Whenever a line of the data below holds the string "オプション", copy that line.

------ Material for the task

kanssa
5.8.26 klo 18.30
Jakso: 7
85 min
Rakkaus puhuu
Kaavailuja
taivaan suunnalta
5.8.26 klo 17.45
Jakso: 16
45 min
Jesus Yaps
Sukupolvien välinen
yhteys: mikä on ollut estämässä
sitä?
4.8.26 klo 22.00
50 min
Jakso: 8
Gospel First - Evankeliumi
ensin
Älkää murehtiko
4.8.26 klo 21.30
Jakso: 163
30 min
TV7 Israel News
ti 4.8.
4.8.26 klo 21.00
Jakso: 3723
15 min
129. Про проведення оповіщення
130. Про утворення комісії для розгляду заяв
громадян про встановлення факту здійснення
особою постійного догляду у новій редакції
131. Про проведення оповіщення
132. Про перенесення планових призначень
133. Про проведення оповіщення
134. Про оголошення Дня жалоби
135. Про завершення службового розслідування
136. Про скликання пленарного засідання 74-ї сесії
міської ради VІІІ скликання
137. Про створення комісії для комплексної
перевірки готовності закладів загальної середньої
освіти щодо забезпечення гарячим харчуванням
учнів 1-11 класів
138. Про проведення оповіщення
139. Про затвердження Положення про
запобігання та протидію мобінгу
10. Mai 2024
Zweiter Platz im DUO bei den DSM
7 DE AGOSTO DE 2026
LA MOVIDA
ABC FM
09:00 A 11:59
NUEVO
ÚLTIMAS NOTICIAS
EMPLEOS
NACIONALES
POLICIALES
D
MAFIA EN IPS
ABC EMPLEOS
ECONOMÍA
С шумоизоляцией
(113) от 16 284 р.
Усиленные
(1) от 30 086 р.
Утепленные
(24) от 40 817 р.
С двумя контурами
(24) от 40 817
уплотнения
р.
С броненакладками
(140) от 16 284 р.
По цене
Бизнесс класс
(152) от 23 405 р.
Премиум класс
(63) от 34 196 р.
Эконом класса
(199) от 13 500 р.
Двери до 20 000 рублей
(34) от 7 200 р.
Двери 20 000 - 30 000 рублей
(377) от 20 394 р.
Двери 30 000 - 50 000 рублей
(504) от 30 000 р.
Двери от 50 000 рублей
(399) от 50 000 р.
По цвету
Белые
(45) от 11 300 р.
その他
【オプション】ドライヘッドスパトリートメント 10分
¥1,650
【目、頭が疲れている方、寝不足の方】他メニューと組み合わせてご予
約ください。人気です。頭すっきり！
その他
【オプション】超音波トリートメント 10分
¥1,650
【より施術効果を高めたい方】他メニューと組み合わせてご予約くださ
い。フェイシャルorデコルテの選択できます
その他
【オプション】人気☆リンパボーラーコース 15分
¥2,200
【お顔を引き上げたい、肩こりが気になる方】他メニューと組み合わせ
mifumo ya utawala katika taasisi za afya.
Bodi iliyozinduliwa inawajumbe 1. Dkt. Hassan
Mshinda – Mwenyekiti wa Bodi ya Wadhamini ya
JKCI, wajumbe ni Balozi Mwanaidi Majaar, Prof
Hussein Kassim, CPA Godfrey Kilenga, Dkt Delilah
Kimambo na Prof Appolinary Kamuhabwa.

------------

▸ Solution
【オプション】ドライヘッドスパトリートメント 10分
【オプション】超音波トリートメント 10分
【オプション】人気☆リンパボーラーコース 15分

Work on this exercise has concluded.